Au risque de déborder le cadre de son mandat, la Section de la protection des réfugiés ne saurait tenir compte de motifs d’ordre humanitaire [. . .]
Les appelants n’ont pas saisi la Cour fédérale d’une demande d’autorisation en vue d’obtenir le contrôle judiciaire de la décision de la Commission sur la question de la qualité de réfugié ou de personne à protéger.
[10]Les appelants ont par la suite présenté depuis le Canada une demande de résidence permanente fondée sur des raisons d’ordre humanitaire (demande CH) en vertu du paragraphe 25(1) de la LIPR. Cette demande n’a pas encore été tranchée.
[11]Le 26 février 2004, les appelants ont présenté, en vertu de l’article 160 du Règlement sur l’immigration et la protection des réfugiés, DORS/2002‑227 (le Règlement), une demande d’ERAR dans laquelle ils demandaient à l’agent d’ERAR de prendre en compte des facteurs d’ordre humanitaire dans son examen des risques.
[12]Par lettre datée du 19 mai 2004, l’agent d’ERAR a informé les appelants que leur demande avait été rejetée pour le motif suivant : [traduction] « Nous en sommes arrivés à la conclusion que vous ne seriez pas personnellement exposés au risque d’être persécutés, d’être soumis à la torture, à une menace à votre vie ou au risque de traitements ou peines cruels et inusités si vous retourniez dans le pays dont vous avez la nationalité ou dans lequel vous aviez votre résidence habituelle ». Dans ses notes, l’agent d’ERAR chargé d’évaluer la demande précise que la raison ayant motivé son rejet est le fait que les appelants ont évoqué seulement des circonstances personnelles qui ne peuvent être prises en considération aux termes du sous‑alinéa 97(1)b)(iv). L’agent d’ERAR ajoute dans ses notes qu’on ne peut pas tenir compte de raisons d’ordre humanitaire dans le cadre d’un examen des risques.
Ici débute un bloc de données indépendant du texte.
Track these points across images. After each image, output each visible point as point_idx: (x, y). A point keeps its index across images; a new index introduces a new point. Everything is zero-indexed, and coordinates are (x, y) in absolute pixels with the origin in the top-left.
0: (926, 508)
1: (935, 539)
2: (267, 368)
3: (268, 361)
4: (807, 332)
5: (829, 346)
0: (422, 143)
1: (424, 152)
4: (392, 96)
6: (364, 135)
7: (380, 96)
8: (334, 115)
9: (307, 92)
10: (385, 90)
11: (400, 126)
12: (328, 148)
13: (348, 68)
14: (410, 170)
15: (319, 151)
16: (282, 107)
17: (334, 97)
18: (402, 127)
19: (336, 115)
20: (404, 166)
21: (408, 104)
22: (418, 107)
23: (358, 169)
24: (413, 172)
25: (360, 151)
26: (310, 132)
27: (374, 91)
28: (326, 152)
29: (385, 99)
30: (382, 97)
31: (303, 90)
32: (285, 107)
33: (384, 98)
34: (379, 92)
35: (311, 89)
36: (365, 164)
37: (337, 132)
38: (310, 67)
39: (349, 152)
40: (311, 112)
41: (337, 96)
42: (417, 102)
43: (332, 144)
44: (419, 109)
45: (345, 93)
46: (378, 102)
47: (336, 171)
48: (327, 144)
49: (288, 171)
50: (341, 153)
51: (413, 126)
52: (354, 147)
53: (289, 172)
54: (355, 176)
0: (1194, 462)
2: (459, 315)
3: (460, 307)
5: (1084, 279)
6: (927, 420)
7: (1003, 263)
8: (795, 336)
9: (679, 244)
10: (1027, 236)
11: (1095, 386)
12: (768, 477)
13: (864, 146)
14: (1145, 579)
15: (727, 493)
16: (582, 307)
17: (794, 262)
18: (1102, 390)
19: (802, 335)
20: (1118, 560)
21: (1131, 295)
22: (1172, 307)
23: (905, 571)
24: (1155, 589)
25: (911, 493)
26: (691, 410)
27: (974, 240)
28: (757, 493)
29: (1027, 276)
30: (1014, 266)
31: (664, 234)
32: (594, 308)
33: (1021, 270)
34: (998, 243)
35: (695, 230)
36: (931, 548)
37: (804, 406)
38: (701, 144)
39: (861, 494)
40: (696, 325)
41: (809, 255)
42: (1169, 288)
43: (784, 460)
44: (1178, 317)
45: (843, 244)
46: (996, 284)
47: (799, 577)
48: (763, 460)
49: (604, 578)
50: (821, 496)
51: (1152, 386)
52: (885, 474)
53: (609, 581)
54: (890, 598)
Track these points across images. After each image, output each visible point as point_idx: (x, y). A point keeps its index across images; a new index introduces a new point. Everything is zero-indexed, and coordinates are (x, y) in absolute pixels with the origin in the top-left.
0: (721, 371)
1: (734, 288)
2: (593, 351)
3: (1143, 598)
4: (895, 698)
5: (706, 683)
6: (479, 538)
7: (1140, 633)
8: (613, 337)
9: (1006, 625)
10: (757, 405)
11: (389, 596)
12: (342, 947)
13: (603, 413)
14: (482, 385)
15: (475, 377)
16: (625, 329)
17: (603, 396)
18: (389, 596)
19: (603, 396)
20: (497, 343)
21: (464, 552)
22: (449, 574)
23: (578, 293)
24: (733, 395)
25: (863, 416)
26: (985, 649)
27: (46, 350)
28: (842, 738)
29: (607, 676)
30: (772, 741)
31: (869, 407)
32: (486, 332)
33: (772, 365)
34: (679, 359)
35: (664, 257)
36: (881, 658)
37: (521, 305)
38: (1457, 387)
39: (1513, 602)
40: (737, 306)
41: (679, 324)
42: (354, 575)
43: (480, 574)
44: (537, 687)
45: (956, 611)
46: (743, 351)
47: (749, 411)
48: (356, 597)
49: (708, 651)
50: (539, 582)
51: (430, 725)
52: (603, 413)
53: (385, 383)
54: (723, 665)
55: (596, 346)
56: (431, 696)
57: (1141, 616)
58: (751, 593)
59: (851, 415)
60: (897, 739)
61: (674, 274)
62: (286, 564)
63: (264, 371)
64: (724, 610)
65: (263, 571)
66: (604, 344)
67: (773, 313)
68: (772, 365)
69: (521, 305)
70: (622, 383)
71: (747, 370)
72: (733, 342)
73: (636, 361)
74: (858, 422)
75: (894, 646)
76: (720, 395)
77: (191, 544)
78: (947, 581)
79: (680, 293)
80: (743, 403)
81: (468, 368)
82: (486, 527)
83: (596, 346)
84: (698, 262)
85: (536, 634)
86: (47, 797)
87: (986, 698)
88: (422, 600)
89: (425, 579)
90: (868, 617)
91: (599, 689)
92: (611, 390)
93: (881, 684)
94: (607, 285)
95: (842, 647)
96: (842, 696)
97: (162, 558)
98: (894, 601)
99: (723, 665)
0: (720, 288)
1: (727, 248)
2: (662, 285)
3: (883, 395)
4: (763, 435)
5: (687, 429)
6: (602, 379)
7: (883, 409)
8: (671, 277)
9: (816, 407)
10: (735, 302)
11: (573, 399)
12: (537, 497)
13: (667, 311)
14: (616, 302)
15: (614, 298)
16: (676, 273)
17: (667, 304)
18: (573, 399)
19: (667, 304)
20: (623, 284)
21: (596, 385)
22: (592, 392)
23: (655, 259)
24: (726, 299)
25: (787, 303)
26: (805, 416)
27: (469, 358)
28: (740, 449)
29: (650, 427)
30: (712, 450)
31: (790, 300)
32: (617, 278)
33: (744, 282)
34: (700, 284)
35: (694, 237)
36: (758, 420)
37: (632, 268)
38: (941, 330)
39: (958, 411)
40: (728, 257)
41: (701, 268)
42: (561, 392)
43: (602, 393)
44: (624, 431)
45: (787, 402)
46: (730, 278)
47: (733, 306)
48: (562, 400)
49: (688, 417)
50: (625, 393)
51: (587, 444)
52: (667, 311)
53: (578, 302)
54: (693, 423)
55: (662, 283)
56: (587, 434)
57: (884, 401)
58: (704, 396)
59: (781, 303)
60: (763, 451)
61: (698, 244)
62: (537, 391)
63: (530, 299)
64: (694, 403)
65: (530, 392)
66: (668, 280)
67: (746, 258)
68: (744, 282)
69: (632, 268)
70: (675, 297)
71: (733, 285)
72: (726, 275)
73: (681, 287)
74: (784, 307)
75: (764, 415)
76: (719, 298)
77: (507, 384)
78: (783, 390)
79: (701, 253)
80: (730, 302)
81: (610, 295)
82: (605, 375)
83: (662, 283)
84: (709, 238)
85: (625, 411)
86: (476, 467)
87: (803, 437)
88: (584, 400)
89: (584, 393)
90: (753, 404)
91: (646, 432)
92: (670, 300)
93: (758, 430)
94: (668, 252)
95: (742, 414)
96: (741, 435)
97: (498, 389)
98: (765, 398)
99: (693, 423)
[13]Les appelants ont introduit une demande de contrôle judiciaire de la décision de l’agent d’ERAR devant la Cour fédérale, qui a rejeté leur demande, d’où le présent appel.
Cadre législatif : le droit d’asile prévu par la LIPR
[14]L’alinéa 95(1)b) de la LIPR confère l’« asile » à toute personne à qui la Commission reconnaît la qualité de réfugié, au sens de l’article 96, ou celle de « personne à protéger », au sens de l’article 97. Voici le texte des articles 95, 96 et 97 :
95. (1) L’asile est la protection conférée à toute personne dès lors que, selon le cas :
a) sur constat qu’elle est, à la suite d’une demande de visa, un réfugié ou une personne en situation semblable, elle devient soit un résident permanent au titre du visa, soit un résident temporaire au titre d’un permis de séjour délivré en vue de sa protection;
b) la Commission lui reconnaît la qualité de réfugié ou celle de personne à protéger;
c) le ministre accorde la demande de protection, sauf si la personne est visée au paragraphe 112(3).
(2) Est appelée personne protégée la personne à qui l’asile est conféré et dont la demande n’est pas ensuite réputée rejetée au titre des paragraphes 108(3), 109(3) ou 114(4).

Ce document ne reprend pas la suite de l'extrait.